The answer must consist of every line from the data that holds "demonstrates".

------ Exercise input

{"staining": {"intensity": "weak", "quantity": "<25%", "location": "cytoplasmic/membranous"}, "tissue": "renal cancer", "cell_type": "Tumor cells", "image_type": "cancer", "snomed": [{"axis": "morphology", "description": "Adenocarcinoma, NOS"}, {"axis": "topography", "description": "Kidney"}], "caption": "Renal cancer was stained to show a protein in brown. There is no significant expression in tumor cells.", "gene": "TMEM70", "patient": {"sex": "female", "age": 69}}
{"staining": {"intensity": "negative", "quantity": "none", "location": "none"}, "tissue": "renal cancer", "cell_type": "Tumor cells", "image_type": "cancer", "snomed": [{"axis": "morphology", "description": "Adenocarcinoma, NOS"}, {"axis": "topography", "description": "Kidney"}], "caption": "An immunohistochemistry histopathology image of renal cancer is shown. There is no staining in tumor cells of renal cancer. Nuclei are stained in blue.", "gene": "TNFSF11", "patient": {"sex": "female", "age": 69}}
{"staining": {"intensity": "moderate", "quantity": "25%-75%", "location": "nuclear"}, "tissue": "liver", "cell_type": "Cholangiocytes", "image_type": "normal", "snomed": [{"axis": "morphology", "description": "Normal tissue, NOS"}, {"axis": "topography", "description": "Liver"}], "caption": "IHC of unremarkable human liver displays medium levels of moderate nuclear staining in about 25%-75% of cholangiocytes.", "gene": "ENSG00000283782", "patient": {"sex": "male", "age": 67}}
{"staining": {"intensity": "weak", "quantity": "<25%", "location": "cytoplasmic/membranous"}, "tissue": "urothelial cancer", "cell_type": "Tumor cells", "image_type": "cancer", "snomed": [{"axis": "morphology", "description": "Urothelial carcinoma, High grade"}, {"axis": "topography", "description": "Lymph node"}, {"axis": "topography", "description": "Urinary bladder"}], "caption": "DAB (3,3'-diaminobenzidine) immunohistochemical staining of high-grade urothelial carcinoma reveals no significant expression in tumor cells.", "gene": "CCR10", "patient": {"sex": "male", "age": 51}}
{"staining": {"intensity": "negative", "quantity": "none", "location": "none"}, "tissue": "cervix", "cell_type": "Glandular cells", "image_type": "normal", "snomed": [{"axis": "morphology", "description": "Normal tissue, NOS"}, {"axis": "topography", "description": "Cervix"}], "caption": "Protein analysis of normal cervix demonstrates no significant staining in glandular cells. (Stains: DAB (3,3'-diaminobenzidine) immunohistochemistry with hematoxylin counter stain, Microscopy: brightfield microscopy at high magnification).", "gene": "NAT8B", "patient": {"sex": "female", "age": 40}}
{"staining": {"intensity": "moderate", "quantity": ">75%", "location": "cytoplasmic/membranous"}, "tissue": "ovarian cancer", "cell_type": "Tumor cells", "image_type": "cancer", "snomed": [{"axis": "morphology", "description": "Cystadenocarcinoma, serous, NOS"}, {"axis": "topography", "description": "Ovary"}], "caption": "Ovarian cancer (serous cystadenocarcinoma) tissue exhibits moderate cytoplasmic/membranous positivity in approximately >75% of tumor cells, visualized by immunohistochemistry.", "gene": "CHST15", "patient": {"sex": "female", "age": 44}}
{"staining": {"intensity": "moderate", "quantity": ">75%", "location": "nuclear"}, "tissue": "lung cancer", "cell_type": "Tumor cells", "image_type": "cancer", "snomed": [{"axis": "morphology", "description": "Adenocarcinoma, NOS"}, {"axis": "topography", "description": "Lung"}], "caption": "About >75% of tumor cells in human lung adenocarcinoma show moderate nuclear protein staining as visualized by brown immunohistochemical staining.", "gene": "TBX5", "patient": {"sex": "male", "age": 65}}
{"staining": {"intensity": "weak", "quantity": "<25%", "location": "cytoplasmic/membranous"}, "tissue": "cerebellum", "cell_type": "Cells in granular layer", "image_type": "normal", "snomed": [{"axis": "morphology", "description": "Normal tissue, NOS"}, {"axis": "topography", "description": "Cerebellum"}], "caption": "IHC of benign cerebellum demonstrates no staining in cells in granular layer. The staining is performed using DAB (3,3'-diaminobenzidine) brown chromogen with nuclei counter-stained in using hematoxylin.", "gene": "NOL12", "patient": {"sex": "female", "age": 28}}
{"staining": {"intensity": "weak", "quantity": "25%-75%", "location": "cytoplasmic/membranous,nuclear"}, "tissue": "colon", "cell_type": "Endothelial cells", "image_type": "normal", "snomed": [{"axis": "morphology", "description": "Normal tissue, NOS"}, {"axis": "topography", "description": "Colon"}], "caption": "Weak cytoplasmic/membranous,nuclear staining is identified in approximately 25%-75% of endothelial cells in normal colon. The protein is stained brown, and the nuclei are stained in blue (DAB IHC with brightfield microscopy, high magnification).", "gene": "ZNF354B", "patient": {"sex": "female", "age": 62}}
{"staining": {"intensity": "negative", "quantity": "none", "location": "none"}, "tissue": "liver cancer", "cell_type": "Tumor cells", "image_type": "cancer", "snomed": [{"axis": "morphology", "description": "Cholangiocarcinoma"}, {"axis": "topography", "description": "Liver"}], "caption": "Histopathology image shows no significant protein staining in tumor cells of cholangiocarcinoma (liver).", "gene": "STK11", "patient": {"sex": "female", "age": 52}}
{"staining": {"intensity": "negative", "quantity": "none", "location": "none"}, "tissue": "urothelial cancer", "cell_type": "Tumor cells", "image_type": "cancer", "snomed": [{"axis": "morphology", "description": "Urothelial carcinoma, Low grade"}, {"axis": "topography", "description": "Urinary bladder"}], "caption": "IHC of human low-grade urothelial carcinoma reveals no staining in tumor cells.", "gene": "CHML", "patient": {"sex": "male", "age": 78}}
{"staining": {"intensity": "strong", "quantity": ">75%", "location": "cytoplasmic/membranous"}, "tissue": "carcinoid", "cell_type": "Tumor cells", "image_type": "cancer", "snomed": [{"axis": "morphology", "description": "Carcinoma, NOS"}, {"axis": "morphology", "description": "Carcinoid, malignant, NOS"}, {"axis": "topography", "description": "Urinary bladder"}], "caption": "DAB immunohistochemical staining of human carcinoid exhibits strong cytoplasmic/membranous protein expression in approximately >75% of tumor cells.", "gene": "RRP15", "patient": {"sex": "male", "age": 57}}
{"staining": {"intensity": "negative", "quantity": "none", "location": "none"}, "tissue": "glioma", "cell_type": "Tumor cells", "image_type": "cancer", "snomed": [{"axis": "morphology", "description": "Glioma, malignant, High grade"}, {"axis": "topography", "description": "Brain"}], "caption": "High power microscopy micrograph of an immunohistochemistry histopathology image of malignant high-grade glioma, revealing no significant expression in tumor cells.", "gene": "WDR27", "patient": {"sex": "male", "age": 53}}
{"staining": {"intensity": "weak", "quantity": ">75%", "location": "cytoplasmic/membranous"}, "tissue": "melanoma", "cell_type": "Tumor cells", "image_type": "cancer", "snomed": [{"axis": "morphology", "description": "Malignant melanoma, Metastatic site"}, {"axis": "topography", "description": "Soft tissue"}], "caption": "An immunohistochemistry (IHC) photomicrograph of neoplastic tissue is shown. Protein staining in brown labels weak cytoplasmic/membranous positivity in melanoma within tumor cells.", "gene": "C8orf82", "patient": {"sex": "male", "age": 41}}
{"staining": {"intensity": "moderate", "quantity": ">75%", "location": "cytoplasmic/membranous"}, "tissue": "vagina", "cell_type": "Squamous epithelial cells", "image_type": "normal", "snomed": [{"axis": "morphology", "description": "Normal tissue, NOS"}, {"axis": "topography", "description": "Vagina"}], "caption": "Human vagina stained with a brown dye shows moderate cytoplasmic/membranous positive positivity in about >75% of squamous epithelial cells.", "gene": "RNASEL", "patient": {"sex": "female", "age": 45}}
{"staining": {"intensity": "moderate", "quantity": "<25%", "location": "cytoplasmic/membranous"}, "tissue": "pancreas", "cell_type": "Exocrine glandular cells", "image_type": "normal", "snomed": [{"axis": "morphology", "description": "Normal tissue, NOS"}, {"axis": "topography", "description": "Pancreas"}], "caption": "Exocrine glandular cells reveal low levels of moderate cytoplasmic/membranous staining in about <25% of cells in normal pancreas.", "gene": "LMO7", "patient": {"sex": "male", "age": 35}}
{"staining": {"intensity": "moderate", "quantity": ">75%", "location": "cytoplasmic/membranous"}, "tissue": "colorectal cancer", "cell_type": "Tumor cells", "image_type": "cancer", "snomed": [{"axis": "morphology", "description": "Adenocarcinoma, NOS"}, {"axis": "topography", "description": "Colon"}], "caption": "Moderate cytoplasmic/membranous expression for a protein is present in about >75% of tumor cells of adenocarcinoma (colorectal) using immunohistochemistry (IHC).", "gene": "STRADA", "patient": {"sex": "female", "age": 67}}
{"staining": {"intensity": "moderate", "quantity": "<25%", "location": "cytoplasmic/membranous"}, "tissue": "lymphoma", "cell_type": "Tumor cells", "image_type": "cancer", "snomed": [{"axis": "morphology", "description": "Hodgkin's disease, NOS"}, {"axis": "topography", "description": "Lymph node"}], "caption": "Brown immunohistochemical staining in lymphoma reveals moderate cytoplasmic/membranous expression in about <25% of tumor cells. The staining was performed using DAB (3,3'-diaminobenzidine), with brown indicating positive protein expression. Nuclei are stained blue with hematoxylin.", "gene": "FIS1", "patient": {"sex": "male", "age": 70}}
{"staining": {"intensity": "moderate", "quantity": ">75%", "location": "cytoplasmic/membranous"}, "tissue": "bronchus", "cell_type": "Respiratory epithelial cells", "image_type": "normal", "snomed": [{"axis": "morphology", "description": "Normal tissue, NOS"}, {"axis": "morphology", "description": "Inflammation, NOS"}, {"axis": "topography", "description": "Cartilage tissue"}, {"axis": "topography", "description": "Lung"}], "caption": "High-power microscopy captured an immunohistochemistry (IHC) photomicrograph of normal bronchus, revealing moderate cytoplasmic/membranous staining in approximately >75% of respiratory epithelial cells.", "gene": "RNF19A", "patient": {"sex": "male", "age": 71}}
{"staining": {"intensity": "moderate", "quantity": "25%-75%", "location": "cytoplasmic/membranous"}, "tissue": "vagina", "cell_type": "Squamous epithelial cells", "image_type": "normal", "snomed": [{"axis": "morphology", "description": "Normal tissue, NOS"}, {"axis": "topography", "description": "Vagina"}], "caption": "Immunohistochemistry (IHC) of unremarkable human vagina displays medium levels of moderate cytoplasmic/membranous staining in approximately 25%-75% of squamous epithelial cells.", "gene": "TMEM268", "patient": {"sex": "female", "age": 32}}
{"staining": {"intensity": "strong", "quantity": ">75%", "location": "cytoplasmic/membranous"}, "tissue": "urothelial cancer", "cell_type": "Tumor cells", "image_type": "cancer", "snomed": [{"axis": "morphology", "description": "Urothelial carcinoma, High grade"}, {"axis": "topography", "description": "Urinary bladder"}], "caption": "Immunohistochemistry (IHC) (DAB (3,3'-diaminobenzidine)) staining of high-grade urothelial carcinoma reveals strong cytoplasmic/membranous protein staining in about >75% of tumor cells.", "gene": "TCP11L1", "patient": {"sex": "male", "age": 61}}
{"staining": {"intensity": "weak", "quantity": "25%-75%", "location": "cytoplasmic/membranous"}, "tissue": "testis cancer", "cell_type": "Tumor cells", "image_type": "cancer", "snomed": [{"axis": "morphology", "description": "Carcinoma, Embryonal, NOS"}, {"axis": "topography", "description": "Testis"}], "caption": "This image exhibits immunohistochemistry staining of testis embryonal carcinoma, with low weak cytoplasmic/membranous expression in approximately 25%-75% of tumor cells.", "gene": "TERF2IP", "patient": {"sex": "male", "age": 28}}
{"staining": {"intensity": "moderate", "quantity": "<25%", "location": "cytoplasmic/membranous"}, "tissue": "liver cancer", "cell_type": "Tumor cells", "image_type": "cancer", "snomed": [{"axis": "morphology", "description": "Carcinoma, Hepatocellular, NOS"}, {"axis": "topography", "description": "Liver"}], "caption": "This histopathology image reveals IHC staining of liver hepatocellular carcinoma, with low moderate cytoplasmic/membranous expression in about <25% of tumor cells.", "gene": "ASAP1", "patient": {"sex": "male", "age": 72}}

------------

Task answer:
{"staining": {"intensity": "negative", "quantity": "none", "location": "none"}, "tissue": "cervix", "cell_type": "Glandular cells", "image_type": "normal", "snomed": [{"axis": "morphology", "description": "Normal tissue, NOS"}, {"axis": "topography", "description": "Cervix"}], "caption": "Protein analysis of normal cervix demonstrates no significant staining in glandular cells. (Stains: DAB (3,3'-diaminobenzidine) immunohistochemistry with hematoxylin counter stain, Microscopy: brightfield microscopy at high magnification).", "gene": "NAT8B", "patient": {"sex": "female", "age": 40}}
{"staining": {"intensity": "weak", "quantity": "<25%", "location": "cytoplasmic/membranous"}, "tissue": "cerebellum", "cell_type": "Cells in granular layer", "image_type": "normal", "snomed": [{"axis": "morphology", "description": "Normal tissue, NOS"}, {"axis": "topography", "description": "Cerebellum"}], "caption": "IHC of benign cerebellum demonstrates no staining in cells in granular layer. The staining is performed using DAB (3,3'-diaminobenzidine) brown chromogen with nuclei counter-stained in using hematoxylin.", "gene": "NOL12", "patient": {"sex": "female", "age": 28}}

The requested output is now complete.